姜氏哭了半晌,忽想起道:“父亲,前些日子女儿见着三妹了。”
“什么?”姜寒惊得坐起:“她还活着?”
姜氏遂将如何与胡三娘相见之事慢慢叙来:“妹妹可怜,如今生活辛苦,又不敢自承身份。”
姜寒默然,半晌道:“三女……早就死了。”
“父亲!”姜氏惊道。未想三娘所料不差,父亲果然不肯认下她。
“若咱们家平安,布政使门下,不能有个被拐卖的女儿。”姜寒疲乏道:“若咱们家倒了,日子艰难,更不能有个坏了名节的女儿来雪上加霜。”
“可是父亲,”姜氏含泪道:“她也是您的骨肉啊!”
“为父知道你一直在为往事耿耿于怀,当年为父也气过你。”姜寒叹道:“但三女确实不能认回来……何况多年过去,不同的经历足以改变一个人。你也说三女变化颇大,可见她已经不是当年的姜三娘了。如今贸贸然找上门来,谁知其意善恶?”
“父亲!”姜氏嗫嚅道:“您怎能如此揣度三娘?”
姜寒不为所动:“不怪为父多疑。眼看龄州乱起,她忽然冒出来,又不肯轻易见人,只偷偷摸摸与你来往。口中虽称不敢回家,然而她难道不了解你的性子吗——你是决计忍不住要告诉我的。眼下你连着咱们姜家,市舶司沈栗也与你同在一个府上……你这妹妹着实来的可疑!”
姜寒越说越确定。
“父亲……”姜氏失落道。
“至少现在不行!”姜寒打断道:“如今形势紧张,你且远着她些!若她果是无辜,待事情了结,再行补偿就是。不能认回来,为父可分她些家产。这么多年她都等下来,还差这段时间吗?”
姜氏被父亲说的心慌,只好唯唯应诺。
“记得远着她些!”姜寒不放心,反复叮嘱:“不要向她透露任何消息,也不要再私下见她。”

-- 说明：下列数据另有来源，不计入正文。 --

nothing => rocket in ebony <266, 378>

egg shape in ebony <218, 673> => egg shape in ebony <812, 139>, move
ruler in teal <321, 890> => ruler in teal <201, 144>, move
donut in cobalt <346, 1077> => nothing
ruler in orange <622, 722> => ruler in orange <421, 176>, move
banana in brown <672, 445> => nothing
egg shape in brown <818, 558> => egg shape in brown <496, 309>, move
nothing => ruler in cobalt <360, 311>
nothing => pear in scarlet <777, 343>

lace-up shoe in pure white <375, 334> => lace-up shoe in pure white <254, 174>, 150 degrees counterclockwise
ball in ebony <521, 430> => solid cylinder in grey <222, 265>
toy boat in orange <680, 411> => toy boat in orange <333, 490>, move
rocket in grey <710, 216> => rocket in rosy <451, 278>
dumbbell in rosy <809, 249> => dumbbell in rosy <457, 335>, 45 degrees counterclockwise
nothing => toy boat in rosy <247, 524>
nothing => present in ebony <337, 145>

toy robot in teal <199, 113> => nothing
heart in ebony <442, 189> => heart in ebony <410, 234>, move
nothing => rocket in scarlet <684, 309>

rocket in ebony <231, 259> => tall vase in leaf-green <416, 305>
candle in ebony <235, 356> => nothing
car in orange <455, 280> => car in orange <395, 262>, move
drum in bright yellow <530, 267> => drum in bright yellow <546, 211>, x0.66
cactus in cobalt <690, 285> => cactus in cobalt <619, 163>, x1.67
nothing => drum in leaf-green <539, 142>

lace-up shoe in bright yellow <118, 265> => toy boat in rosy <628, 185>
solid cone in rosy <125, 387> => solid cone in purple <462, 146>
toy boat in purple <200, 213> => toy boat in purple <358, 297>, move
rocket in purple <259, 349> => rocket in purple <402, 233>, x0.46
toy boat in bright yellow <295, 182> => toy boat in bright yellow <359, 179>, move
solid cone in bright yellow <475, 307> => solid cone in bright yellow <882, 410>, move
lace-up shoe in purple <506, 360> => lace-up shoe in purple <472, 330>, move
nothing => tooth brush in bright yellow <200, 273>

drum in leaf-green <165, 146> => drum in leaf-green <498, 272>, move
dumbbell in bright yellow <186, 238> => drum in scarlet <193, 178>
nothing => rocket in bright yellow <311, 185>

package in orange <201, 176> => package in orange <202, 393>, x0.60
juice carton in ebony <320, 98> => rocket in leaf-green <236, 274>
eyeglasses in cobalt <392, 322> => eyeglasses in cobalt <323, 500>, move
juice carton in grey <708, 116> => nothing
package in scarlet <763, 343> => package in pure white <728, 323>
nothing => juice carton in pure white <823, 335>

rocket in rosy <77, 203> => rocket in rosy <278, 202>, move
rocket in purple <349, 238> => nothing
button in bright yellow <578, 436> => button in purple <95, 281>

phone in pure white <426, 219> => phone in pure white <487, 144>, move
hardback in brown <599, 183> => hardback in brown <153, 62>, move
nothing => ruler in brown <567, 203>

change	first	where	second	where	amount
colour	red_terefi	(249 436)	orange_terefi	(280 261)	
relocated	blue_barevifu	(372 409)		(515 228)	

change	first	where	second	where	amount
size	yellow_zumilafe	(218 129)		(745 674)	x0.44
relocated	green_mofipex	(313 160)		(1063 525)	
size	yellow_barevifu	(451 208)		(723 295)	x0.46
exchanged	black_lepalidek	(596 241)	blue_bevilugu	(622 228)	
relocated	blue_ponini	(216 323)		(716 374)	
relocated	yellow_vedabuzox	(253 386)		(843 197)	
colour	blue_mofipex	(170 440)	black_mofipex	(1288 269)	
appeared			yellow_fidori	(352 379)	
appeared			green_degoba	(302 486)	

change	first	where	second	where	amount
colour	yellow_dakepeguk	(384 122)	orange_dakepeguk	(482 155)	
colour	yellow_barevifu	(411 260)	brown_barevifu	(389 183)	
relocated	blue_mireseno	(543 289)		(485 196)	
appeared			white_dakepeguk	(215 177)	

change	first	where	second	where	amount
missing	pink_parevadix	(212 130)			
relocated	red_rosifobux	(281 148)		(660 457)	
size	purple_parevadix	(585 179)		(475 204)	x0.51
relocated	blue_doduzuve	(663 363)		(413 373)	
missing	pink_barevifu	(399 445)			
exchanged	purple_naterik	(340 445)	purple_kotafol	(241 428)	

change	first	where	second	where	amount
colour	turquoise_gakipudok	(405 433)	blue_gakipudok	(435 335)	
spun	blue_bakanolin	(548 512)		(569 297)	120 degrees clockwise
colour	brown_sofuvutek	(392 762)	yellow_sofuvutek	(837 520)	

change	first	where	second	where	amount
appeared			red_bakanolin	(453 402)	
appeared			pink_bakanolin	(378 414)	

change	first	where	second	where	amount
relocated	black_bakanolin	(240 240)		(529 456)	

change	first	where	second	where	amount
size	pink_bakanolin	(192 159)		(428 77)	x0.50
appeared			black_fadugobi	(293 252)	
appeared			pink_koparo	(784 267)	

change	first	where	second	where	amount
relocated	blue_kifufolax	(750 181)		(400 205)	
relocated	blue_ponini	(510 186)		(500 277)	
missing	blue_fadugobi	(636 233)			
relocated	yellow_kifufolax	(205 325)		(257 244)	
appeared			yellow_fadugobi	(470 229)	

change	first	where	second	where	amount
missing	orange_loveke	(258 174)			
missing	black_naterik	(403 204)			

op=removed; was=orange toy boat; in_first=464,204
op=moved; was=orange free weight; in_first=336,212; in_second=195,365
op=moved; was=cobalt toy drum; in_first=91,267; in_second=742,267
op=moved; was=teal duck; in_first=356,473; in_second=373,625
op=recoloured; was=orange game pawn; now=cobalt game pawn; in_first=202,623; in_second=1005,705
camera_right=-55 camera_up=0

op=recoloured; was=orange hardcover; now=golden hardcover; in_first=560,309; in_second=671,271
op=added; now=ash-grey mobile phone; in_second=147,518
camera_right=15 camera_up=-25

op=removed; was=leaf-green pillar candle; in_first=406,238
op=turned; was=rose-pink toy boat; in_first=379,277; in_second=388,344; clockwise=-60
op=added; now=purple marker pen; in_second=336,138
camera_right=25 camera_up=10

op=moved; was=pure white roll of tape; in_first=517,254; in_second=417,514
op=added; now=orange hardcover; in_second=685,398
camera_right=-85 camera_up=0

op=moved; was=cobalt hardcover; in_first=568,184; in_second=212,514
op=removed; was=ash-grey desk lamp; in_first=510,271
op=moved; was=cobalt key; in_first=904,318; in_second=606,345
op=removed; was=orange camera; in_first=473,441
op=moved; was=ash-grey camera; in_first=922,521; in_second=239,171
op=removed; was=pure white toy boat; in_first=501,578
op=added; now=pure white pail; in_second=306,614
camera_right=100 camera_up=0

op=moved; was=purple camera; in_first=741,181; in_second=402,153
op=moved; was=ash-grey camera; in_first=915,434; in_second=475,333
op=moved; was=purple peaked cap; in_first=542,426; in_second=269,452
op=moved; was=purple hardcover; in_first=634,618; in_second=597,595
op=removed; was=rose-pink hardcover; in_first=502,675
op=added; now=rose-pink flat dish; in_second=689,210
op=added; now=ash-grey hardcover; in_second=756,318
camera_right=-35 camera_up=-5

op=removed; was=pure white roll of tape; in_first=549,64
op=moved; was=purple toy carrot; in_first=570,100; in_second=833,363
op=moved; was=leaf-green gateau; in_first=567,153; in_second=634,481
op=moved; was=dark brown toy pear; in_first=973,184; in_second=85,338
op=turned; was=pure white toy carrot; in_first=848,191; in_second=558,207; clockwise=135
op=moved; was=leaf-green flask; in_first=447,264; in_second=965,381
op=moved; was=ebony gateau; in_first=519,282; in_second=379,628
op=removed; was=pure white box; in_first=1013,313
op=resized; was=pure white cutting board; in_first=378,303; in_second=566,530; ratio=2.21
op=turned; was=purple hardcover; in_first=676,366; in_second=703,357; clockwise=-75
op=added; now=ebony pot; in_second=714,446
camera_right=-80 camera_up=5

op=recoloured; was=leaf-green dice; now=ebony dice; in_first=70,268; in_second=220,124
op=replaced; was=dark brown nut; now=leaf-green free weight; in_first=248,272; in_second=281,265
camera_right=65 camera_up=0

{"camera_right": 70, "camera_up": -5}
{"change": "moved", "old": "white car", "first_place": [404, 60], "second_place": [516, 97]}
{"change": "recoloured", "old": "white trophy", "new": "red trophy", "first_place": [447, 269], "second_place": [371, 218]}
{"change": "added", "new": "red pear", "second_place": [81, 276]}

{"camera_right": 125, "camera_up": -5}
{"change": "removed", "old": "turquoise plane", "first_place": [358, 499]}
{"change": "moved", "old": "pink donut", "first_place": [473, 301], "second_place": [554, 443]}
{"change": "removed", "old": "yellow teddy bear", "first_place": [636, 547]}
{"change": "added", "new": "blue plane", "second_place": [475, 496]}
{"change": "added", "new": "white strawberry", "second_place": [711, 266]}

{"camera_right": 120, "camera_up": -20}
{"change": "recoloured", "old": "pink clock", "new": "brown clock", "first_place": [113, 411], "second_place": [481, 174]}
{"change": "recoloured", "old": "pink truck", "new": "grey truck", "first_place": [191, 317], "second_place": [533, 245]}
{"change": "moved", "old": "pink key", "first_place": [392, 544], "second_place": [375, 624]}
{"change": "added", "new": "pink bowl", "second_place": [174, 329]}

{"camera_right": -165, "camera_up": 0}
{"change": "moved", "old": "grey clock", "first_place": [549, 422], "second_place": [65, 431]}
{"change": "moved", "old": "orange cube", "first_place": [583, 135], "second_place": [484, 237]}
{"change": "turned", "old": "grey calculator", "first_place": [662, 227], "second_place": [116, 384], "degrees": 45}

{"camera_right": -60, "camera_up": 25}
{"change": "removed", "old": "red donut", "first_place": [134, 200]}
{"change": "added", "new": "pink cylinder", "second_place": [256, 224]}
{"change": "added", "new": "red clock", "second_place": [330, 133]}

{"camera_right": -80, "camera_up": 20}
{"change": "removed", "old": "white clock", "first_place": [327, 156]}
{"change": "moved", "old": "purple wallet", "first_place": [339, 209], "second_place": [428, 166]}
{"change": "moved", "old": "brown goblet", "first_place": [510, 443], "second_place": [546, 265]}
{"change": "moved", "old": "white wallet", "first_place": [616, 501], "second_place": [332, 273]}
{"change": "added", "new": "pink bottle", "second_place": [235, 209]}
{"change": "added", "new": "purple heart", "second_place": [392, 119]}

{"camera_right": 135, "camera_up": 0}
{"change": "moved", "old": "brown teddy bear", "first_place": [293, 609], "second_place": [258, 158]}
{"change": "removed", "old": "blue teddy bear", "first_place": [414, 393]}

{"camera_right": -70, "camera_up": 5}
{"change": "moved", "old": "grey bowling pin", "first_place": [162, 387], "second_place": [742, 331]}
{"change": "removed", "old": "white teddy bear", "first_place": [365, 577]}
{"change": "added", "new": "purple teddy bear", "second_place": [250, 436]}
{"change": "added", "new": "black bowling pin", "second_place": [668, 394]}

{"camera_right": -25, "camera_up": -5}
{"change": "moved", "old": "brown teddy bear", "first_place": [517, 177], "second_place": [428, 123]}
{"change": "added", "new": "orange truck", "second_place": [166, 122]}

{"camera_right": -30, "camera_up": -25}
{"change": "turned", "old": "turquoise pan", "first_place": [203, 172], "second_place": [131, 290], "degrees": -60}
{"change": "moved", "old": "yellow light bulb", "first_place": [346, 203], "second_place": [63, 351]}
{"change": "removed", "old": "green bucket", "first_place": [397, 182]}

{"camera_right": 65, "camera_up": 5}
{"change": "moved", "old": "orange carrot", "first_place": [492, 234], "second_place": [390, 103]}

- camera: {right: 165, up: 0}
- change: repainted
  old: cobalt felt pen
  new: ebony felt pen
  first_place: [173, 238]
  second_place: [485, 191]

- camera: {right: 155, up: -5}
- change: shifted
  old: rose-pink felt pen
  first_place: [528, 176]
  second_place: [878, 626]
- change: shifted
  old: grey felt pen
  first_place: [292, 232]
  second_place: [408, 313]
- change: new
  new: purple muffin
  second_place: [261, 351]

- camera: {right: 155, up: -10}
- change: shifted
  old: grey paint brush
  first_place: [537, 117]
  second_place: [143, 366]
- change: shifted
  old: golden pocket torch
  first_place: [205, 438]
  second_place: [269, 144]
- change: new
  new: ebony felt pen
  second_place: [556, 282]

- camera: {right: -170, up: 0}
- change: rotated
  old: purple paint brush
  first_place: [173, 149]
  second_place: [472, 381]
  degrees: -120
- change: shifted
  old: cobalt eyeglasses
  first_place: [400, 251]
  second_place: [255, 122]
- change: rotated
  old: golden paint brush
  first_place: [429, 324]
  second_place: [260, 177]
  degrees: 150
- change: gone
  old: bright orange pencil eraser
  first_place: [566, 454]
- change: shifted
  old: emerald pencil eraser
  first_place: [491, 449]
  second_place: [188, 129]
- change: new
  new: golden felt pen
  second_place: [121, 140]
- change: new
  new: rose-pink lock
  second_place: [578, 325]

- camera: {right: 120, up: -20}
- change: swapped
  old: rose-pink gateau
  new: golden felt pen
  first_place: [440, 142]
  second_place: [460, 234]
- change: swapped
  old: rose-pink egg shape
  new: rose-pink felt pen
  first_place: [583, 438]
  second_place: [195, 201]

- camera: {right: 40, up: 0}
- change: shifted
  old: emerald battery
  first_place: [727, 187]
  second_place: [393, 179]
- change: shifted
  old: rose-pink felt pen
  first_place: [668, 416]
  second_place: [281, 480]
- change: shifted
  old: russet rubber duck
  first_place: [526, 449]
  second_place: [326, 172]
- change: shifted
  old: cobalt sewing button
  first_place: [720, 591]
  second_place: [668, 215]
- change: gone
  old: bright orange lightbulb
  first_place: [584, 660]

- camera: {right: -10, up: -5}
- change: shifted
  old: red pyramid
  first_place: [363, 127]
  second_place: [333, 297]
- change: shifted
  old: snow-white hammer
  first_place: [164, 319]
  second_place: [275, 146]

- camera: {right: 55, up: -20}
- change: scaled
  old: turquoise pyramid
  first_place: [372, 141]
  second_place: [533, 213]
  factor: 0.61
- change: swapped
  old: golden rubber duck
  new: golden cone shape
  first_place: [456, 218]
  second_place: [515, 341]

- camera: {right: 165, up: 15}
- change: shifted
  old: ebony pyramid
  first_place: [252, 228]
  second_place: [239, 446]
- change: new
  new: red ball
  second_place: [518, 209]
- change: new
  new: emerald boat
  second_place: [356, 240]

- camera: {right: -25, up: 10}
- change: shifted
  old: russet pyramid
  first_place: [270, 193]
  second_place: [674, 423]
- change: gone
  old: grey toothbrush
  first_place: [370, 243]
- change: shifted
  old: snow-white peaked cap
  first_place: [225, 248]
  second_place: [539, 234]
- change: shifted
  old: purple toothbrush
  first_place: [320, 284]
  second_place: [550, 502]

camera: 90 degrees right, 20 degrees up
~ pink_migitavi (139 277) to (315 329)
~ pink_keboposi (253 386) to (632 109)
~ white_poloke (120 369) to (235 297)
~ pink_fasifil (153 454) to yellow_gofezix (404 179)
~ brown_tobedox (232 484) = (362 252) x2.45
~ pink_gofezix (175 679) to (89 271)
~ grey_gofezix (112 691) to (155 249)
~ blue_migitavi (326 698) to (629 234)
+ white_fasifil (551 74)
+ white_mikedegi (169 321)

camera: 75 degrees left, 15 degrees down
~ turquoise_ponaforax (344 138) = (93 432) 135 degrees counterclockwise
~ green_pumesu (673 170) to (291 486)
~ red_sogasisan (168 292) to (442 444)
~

在姜寒这里得不到人手也是意料之中的事,于枕随即又令沈栗找上同知祁修文。
平日里表现亲切有加的祁修文此时却推辞道:“本官虽不满海商妄行,但规矩就是规矩,没有上官的明令,在下不能插手。”
沈栗道:“圣旨已言明教当地官府协助。”
祁修文摇头:“太过笼统,若有差池,下官不好交代。”
沈栗微微垂目,这是想独善其身的。
第二百八十八章忘形
沈栗对祁修文的选择并不意外。
他虽持着玳国公的手书而来,之前与祁修文却无私交。在龄州短短一段时间内,显然不足以让他们建立什么深厚的交情。何况沈栗到底不姓郁,先前还因郁杨的事令玳国公府的势力大受打击。玳国公不计较,底下人难保没有腹诽的。